AT&T to add emergency alerts to cell phone system in Victoria
June 12, 2013 at 1:12 a.m.
Updated June 13, 2013 at 1:13 a.m.
For those with cellphones who didn't receive a text alert when a funnel cloud twisted into Victoria last month, the explanation was simple.
"Y'all were on AT&T," Jeb Lacey, Victoria County's emergency management coordinator, said, eliciting a laugh from the crowd.
Lacey spoke to about 120 people Wednesday at the Victoria Chamber of Commerce's June luncheon. There, he updated them on emergency preparedness and alert systems.
The Wireless Emergency Alert system is an integrated warning program linking phone services, the Emergency Alert System and wireless services to deliver messages to the public, he said. Although not all carriers have finished rolling out such alerts, once AT&T rolls out its LTE coverage in July, Lacey said that hopefully all of Victoria will be covered.
Nationwide, about 97 percent of cellphones will be covered under the system, he said. That means that as soon as an alert goes out - as long as people haven't switched off their notifications - they will know.
"You're gonna have more accurate information, and actually have it just as fast as I do as the emergency management coordinator of Victoria County," Lacey said. "And that is a phenomenal, phenomenal improvement in our ability to warn."
Emergency personnel have other tools on hand for alerting the public, he said. That includes notifications through media outlets, reverse 9-1-1 and police or firefighters who drive down the street issuing alerts.
Sirens are absent from that list, he said, mainly because emergency personnel want to keep with systems that offer the public information it can act on - not one that simply tells it something is wrong.
Lacey encouraged everyone to have a weather radio on hand to keep them informed throughout emergency situations.
Preparation also comes in knowing what incidents to look for, Lacey said.
The county takes part in communitywide threat and risk analyses, he said, which give emergency personnel an idea when it comes to how to plan, train and prepare for future situations.
One study last year, for instance, honed in on hazardous materials.

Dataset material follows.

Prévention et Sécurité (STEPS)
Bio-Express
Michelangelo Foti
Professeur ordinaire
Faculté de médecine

After that analysis, crews deemed transportation-born hazardous materials to be the area's highest priority at the time.
"So we did an exercise based on that exact scenario," he said.

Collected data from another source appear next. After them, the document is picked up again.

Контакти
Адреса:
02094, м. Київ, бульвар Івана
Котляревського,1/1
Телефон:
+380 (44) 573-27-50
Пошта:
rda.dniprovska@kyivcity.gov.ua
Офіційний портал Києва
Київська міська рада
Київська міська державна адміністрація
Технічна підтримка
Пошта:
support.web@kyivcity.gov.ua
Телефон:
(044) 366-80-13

Kristan Soto, a Dow manager who attended the luncheon, said she was glad to see the forethought that goes into emergency preparedness.
Victoria has limited resources, she said, but it's good to know there is a plan in place in case something were to happen.

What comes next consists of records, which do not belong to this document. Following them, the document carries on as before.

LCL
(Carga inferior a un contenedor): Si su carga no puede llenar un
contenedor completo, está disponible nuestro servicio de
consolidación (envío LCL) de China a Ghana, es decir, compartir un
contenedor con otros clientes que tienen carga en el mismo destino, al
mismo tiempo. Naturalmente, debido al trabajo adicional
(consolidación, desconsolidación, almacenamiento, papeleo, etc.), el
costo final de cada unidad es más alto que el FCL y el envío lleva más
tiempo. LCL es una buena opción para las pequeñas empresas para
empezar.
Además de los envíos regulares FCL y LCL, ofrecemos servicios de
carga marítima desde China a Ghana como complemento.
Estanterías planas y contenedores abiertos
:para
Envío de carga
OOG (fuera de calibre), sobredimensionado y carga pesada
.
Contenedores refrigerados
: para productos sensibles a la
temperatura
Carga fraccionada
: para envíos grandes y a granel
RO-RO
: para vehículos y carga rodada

Becky Arriazola, a business banker with Wells Fargo, also attended the presentation. She said emergency preparedness weighs on her mind this time of year.
Victoria has been fortunate, she said, when it comes to avoiding disasters.
"It just makes me stop and think sometimes, 'Are we next?'" she said.
Arriazola's husband works in law enforcement, she said, so she knows the training the various agencies go through to prepare.
"I think that if something were to happen, we'd be prepared," she said.